Japan's Nikkei index ended the morning session down 2.15 percent on Friday. The headline index at the Tokyo Stock Exchange lost 192.09 points to 8,751.67 by the lunch break.
Australia's benchmark S&P/ASX 200 was down 2.55 per cent at 4,142.60. Hong Kong dived 2.71 per cent to 19,473.38 while Singapore's headline share index fell 2.55 per cent to 2,752.94 in opening trades.
In Seoul, the benchmark KOSPI was down a hefty 3.87 percent at 1,788.59 with South Korean exporters such as Samsung Electronics and Hyundai Motor hit hard.
The worldwide selloff came after Wall Street investment bank Morgan Stanley warned that the US and eurozone economies were "dangerously close" to a double-dip recession.
Stocks were further punished by a fresh round of gloomy economic data from the United States such as jobless claims, and growing doubts about the ability of European banks to withstand the 17-nation eurozone's debt crisis.
The Dow Jones Industrial Average was down 3.7 per cent at the closing bell, while the broader S&P 500 slumped 4.5 per cent and the tech-heavy Nasdaq Composite plummeted 5.2 per cent.
Losses were even worse in Europe on Thursday, as London stocks closed down 4.5 per cent, Paris fell 5.5 per cent and Frankfurt dropped 5.8 per cent.
Oil prices slumped as traders fretted that an economic downturn could erode global energy demand. Early in Asia, West Texas Intermediate crude for delivery in September was down $1.05 from its New York close at $81.33 a barrel.
Gold and US Treasury bonds - both safe havens in times of trouble - broke record ground with bullion reaching $1,837.50 per ounce on the Hong Kong spot market from a previous high of $1,826.10 in New York.
A report in The Wall Street Journal that the US Federal Reserve was worried about the liquidity of major European banks contributed to the selloffs in European markets.
French lenders came under especially intense pressure, with Societe Generale losing more than 12 per cent.
"The concern is that the escalating European sovereign debt crisis - which is now engulfing larger countries -- and the potential fallout for the banking sector and financial markets, could provide a killer blow," said Nick Kounis, an economist at ABN Amro in Europe.
The tumult played out on the currency markets with the euro at $1.4321 and 109.75 Japanese yen, from $1.4337 and 109.70 yen late in New York.
The yen was at 76.64 to the dollar in early Japanese trade, from 76.52 overnight in New York.
"Concerns about a slowdown in the US and global economies, the European debt problems and the stronger yen are all going to weigh on the market," Hiroichi Nishi, general manager at Tokyo's SMBC Nikko Securities, told Dow Jones Newswires.
The concerns are not confined to the developed world.

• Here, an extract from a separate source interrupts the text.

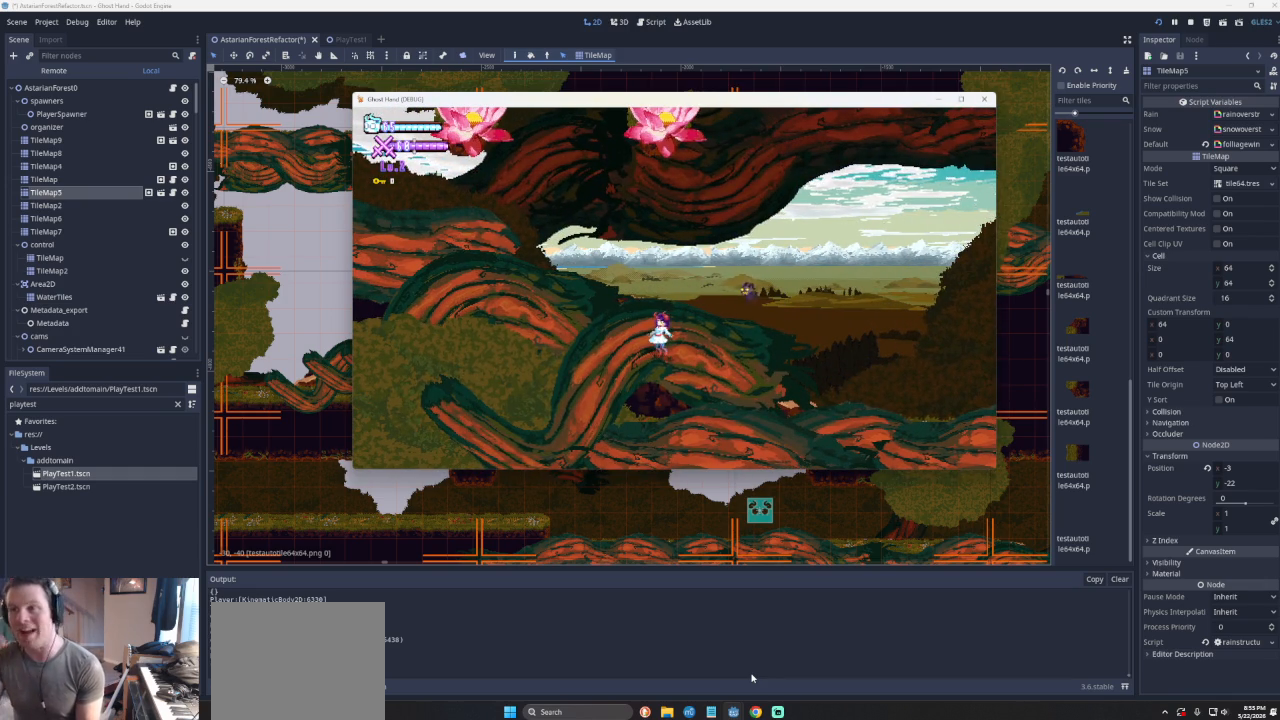
{"buttons": [], "left_stick": "center", "events": []}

At Deutsche Bank, economists focused on the impact of slower Chinese growth on the rest of the world.
They foresaw a "soft landing" for China this year and next, but concluded that "global stock markets will likely be negatively impacted by a Chinese slowdown".
They said the world's second-biggest economy would grow 8.9 per cent this year, down from 10.3 per cent in 2010, and by 8.3 per cent in 2012, "mostly due to the effect of monetary tightening".